Whereas orders for new rolling stock were once specified in franchise agreements, every decision now has to run through the government. The rail manufacturing sector, which employs more than 30,000 people, according to the Railway Industry Association, needs several hundred orders a year to be sustainable. There have been no significant new build or refurbishment orders since the HS2 fleet in 2021, business that is now also in doubt.

In a country seemingly allergic to long-term planning, this is simply the latest bust in a long cycle. In 2010, the manufacturing sector for rolling stock had shrunk to one factory, before an order boom set off a scramble for capacity. The absence of a strategy for rail electrification, another boom and bust area, makes it harder for rail operators to know what they should be ordering and when.

The organisation of rail services is, to some extent, irrelevant to the travelling public who care about timetables, fares, and service levels. But the post-pandemic set-up, where every penny of spending has to be centrally cleared, threatens to become corrosive, as decisions slow, revenues drag and cost-cutting pressure mounts. 

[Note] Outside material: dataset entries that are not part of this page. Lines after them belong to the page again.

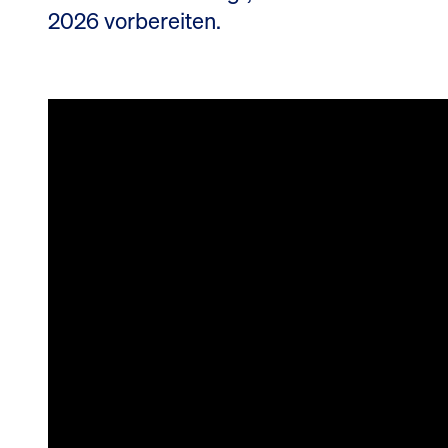
2026 vorbereiten.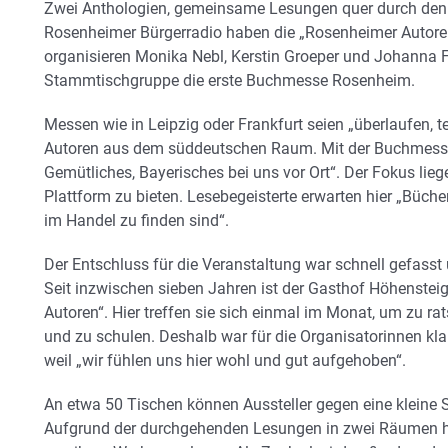
Zwei Anthologien, gemeinsame Lesungen quer durch den
Rosenheimer Bürgerradio haben die „Rosenheimer Autoren“ 
organisieren Monika Nebl, Kerstin Groeper und Johanna
Stammtischgruppe die erste Buchmesse Rosenheim.
Messen wie in Leipzig oder Frankfurt seien „überlaufen, t
Autoren aus dem süddeutschen Raum. Mit der Buchmesse
Gemütliches, Bayerisches bei uns vor Ort“. Der Fokus lieg
Plattform zu bieten. Lesebegeisterte erwarten hier „Büche
im Handel zu finden sind“.
Der Entschluss für die Veranstaltung war schnell gefasst
Seit inzwischen sieben Jahren ist der Gasthof Höhenste
Autoren“. Hier treffen sie sich einmal im Monat, um zu ra
und zu schulen. Deshalb war für die Organisatorinnen kla
weil „wir fühlen uns hier wohl und gut aufgehoben“.
An etwa 50 Tischen können Aussteller gegen eine kleine 
Aufgrund der durchgehenden Lesungen in zwei Räumen hab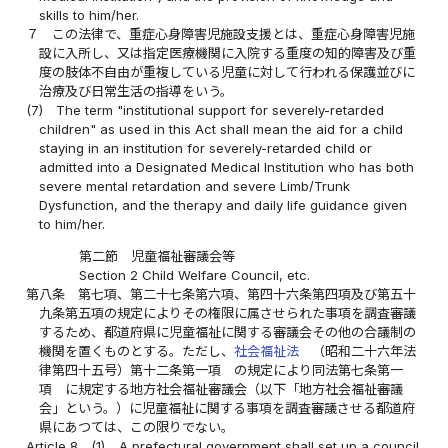
skills to him/her.
７
この法律で、重症心身障害児施設支援とは、重症心身障害児施
設に入所し、又は指定医療機関に入院する重度の知的障害及び重
度の肢体不自由が重複している児童に対して行われる保護並びに
治療及び日常生活の指導をいう。
(7)
The term "institutional support for severely-retarded
children" as used in this Act shall mean the aid for a child
staying in an institution for severely-retarded child or
admitted into a Designated Medical Institution who has both
severe mental retardation and severe Limb/Trunk
Dysfunction, and the therapy and daily life guidance given
to him/her.
第二節 児童福祉審議会等
Section 2 Child Welfare Council, etc.
第八条
第七項、第二十七条第六項、第四十六条第四項及び第五十
九条第五項の規定によりその権限に属させられた事項を調査審議
するため、都道府県に児童福祉に関する審議会その他の合議制の
機関を置くものとする。ただし、
社会福祉法
（昭和二十六年法
律第四十五号）第十二条第一項 の規定により同法第七条第一
項 に規定する地方社会福祉審議会（以下「地方社会福祉審議
会」という。）に児童福祉に関する事項を調査審議させる都道府
県にあつては、この限りでない。
Article 8
(1)
A prefectural government shall set up a council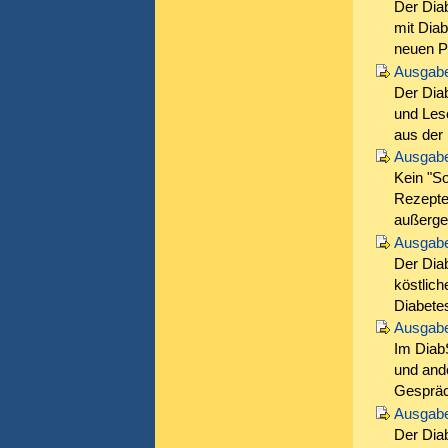
Der Dia
mit Dia
neuen P
Ausgabe
Der Diab
und Les
aus der 
Ausgabe
Kein "S
Rezepten
außerge
Ausgabe
Der Diab
köstlich
Diabete
Ausgabe
Im DiabS
und ande
Gespräc
Ausgabe
Der Diab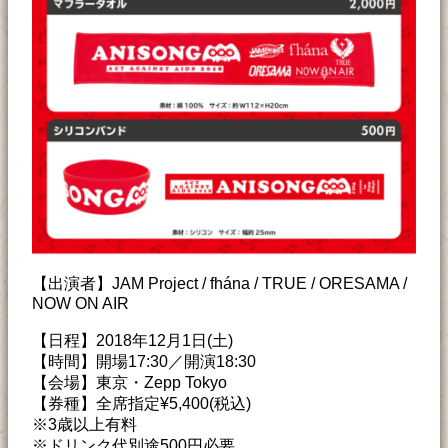
【出演者】JAM Project / fhána / TRUE / ORESAMA /
NOW ON AIR
【日程】2018年12月1日(土)
【時間】開場17:30／開演18:30
【会場】東京・Zepp Tokyo
【券種】全席指定¥5,400(税込)
※3歳以上有料
※ドリンク代別途500円必要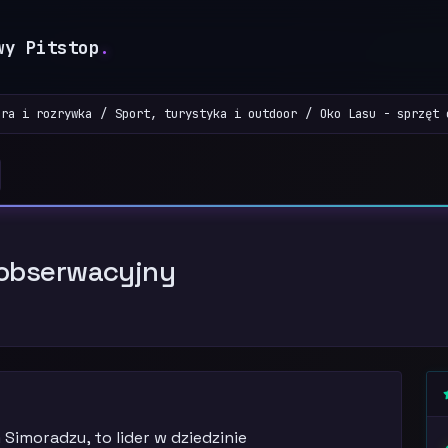
wy Pitstop
.
ura i rozrywka
Sport, turystyka i outdoor
Oko Lasu - sprzęt 
 obserwacyjny
Simoradzu, to lider w dziedzinie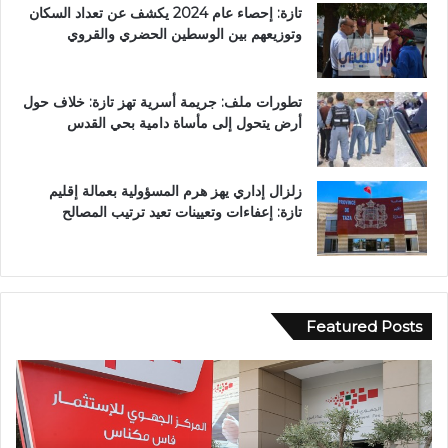
تازة: إحصاء عام 2024 يكشف عن تعداد السكان
وتوزيعهم بين الوسطين الحضري والقروي
تطورات ملف: جريمة أسرية تهز تازة: خلاف حول
أرض يتحول إلى مأساة دامية بحي القدس
زلزال إداري يهز هرم المسؤولية بعمالة إقليم
تازة: إعفاءات وتعيينات تعيد ترتيب المصالح
Featured Posts
و
ف
ف
ي
ا
أ
ة
ج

Passenger numbers have almost recovered across the system. But the shift towards less lucrative journeys, with fewer commuters and season tickets and more leisure travel, means revenues are only 75 per cent of pre-pandemic levels, with the Treasury plugging the gap. Open access services, which operate without government contracts and bear commercial risk, are performing better: First Group’s Lumo and Hull Trains services both managed 40 per cent revenue growth in the first half of the financial year to the end of September. 

The recent discussions about introducing a revenue incentive, allowing train companies to make bigger profits if they increase passenger numbers, into contracts is welcome. But it is tinkering with a second-best system, with huge uncertainty about its future. The government says it intends to return the four franchises run by the state-owned “operator of last resort” to private hands but has no blueprint for how to do so, even if there were time before the election.

Labour’s intention is to let contracts end and take operations into public hands through the OLR. But it has not said how those would be managed, the role that GBR or private train companies might play, or how this would improve anything.

Either approach, at a basic level, requires a long-term objective for what the country wants to achieve with its rail network and a plan for how to get there. Now that really would be very useful indeed.